ETL Problem:
Transformations and preprocessing tasks add overhead to the training input pipeline.
Commons ETL: source: https://community.deeplearning.ai/t/mlep-course-3-lecture-notes/54454
Problem:
- Input pipelines are needed to supply enough data fast enough to keep accelerators busy.
- Pre-processing tasks and data size can add overhead to the training input pipeline.
Improved Input Pipeline:
- Parallel processing of data is essential to utilize compute, IO, and network resources effectively.
- Software pipelining can overlap different phases of ETL, resulting in efficient resource utilization.
- Pipelining can overcome CPU bottlenecks by overlapping CPU pre-processing with accelerator model execution.
Optimizing Data Pipelines
Prefetching
Overlapping the work of producer and consumer to reduce the total time for a step. The number of elements to prefetch should be tuned based on the number of batches consumed per training step.
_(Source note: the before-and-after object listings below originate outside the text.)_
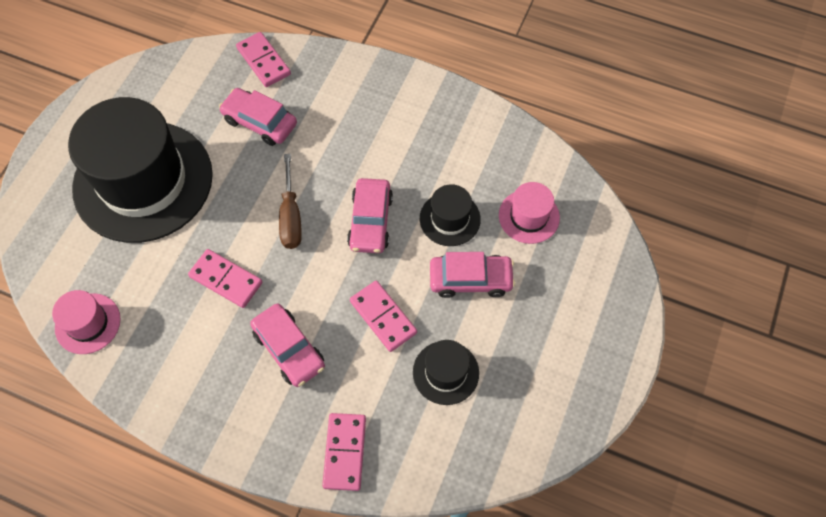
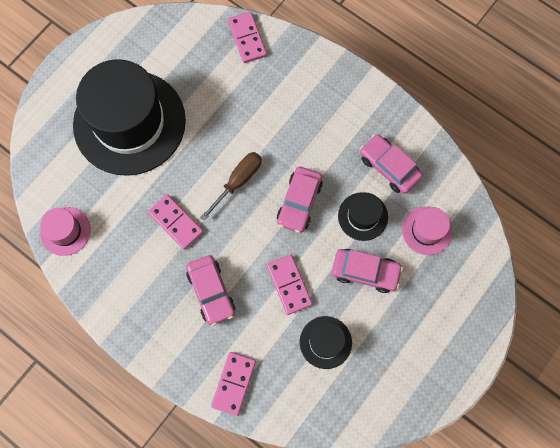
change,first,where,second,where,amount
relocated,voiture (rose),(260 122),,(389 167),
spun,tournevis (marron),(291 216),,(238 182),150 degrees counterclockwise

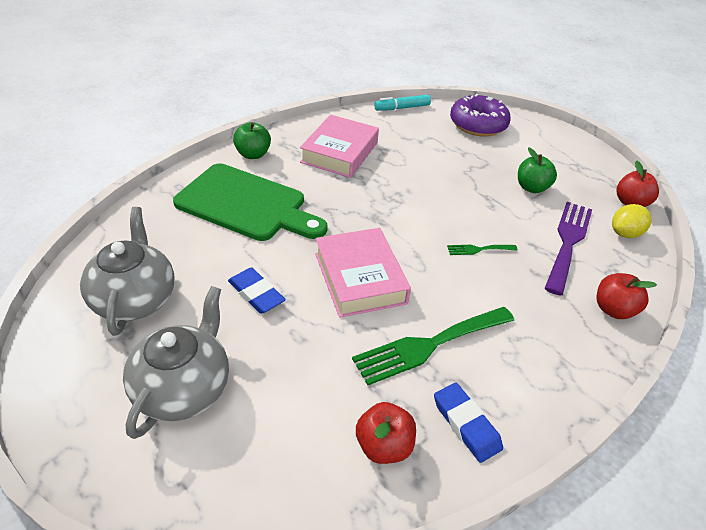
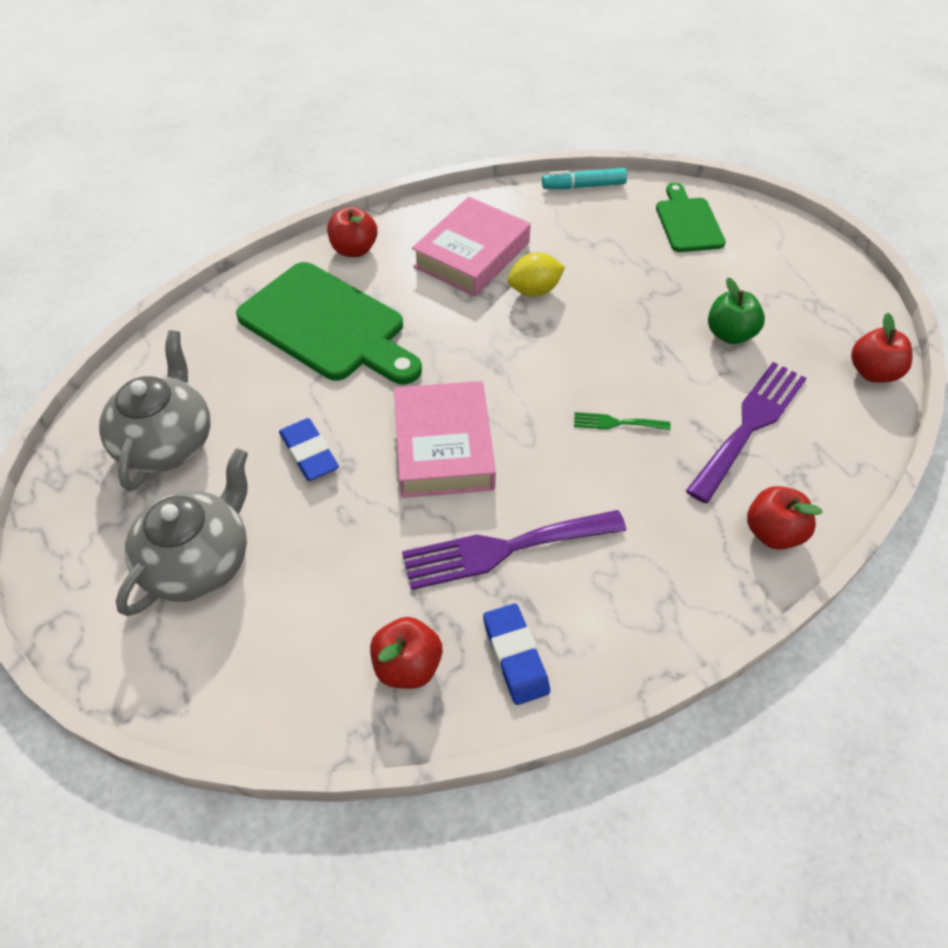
change,first,where,second,where,amount
exchanged,beignet (violet),(477 125),planche à découper (vert),(688 222),
colour,pomme (vert),(253 154),pomme (rouge),(354 250),
relocated,citron (jaune),(625 233),,(534 290),
colour,fourchette (vert),(429 345),fourchette (violet),(504 549),

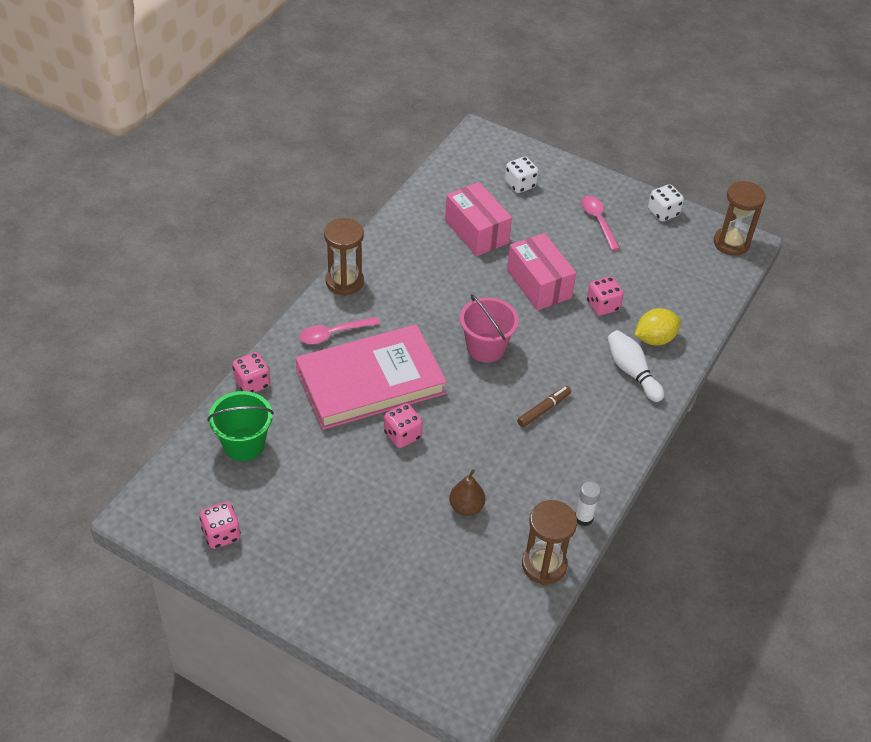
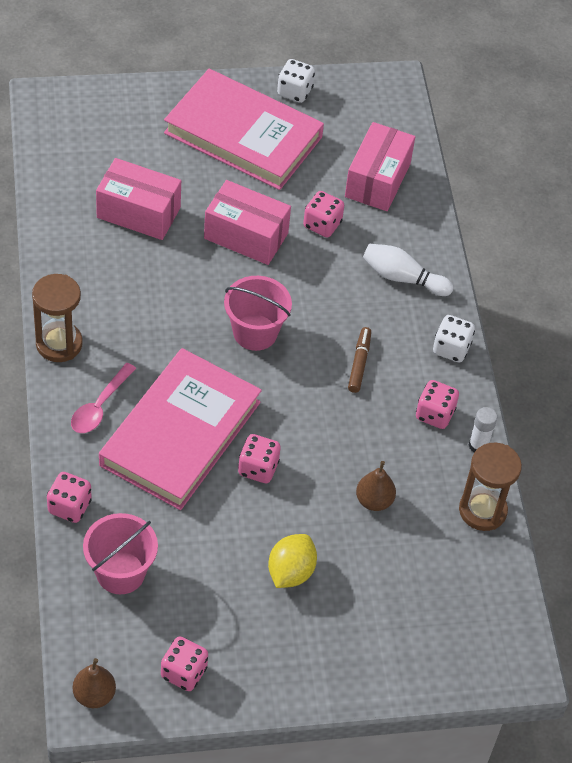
change,first,where,second,where,amount
relocated,dé (blanc),(520 185),,(451 348),
missing,sablier (marron),(731 243),,,
exchanged,cuillère (rose),(598 221),livre (rose),(243 135),
relocated,citron (jaune),(654 339),,(290 572),
colour,seau (vert),(244 444),seau (rose),(120 573),
appeared,,,boîte (rose),(377 180),
appeared,,,dé (rose),(434 414),
appeared,,,poire (marron),(94 695),

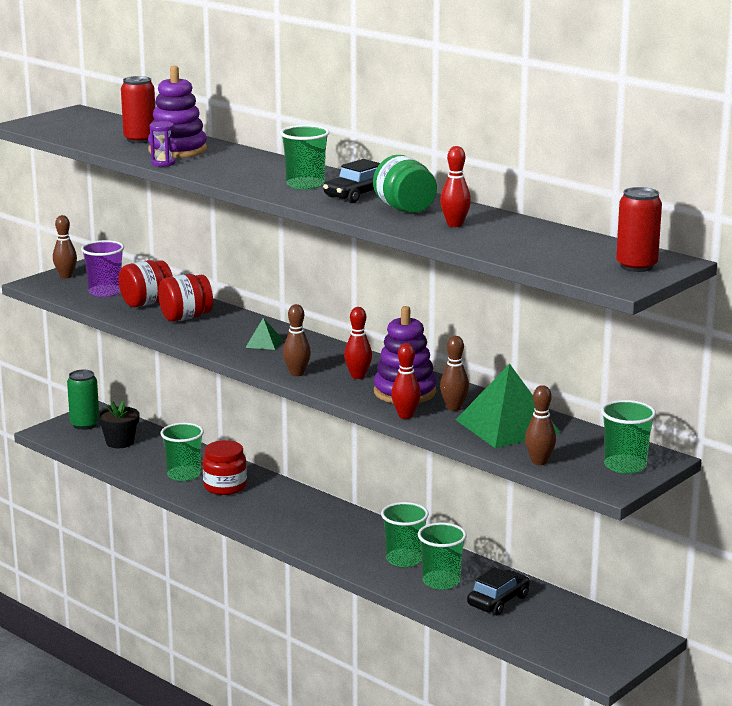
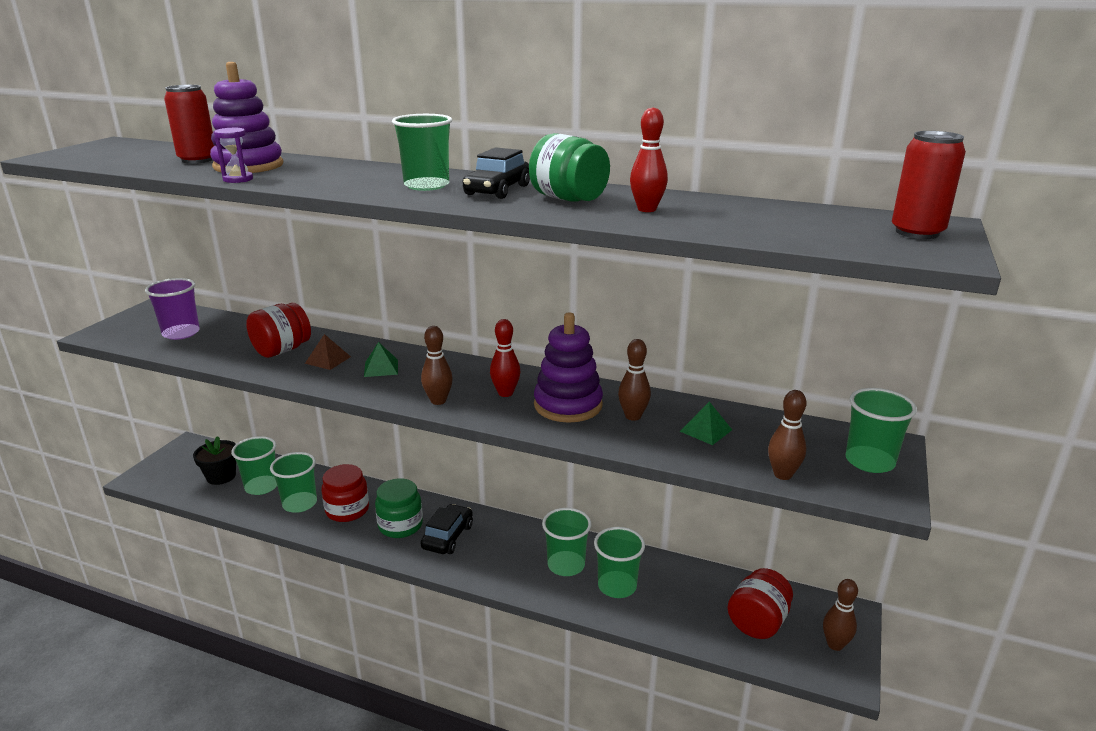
change,first,where,second,where,amount
relocated,quille (marron),(66 276),,(835 644),
relocated,bocal (rouge),(146 303),,(757 622),
missing,quille (rouge),(405 416),,,
size,pyramide (vert),(507 426),,(706 430),x0.45
missing,canette (vert),(85 425),,,
relocated,voiture (noir),(498 601),,(447 537),
appeared,,,pyramide (marron),(328 360),
appeared,,,gobelet (vert),(261 486),
appeared,,,bocal (vert),(400 525),

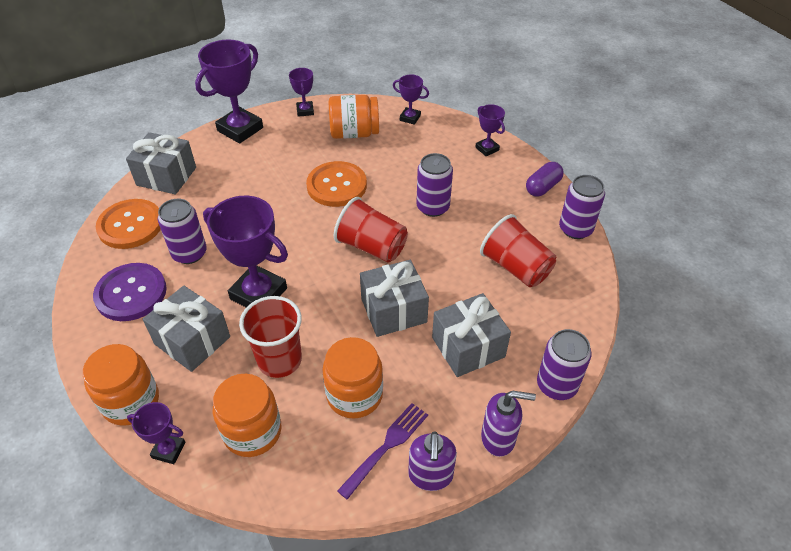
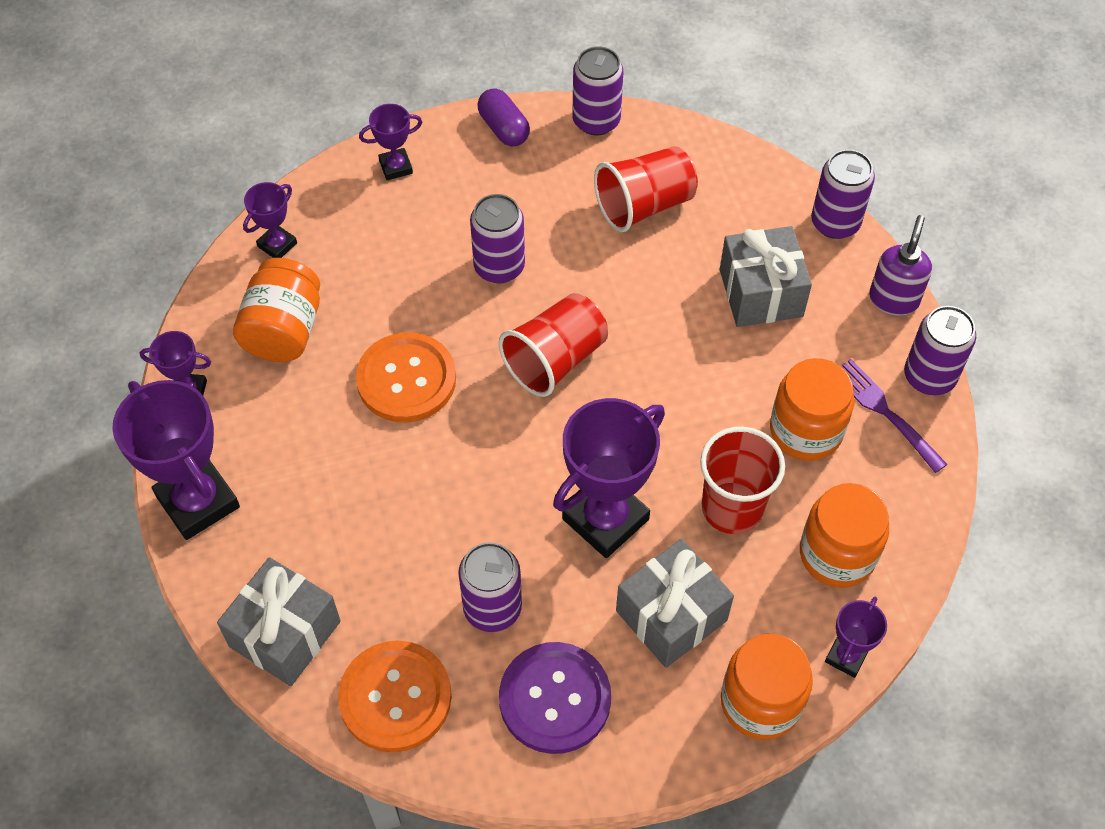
change,first,where,second,where,amount
missing,cadeau (gris),(393 310),,,
exchanged,distributeur de savon (violet),(430 475),canette (violet),(929 377),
Parallelize data extraction and transformation
Parallelize Data Extraction
- Reading data from remote storage (e.g., GCS, HDFS) can introduce bottlenecks.
- Time-to-first-byte and read throughput can be significantly slower compared to local storage.
- Pipeline optimization should consider these differences for efficient remote storage access.
Parallelize Data Transformation
Element-wise processing can be parallelized across CPU cores The optimal value for the level of parallelism depends on:
- Size and shape of training data
- Cost of the mapping transformation
- Load the CPU is experiencing currently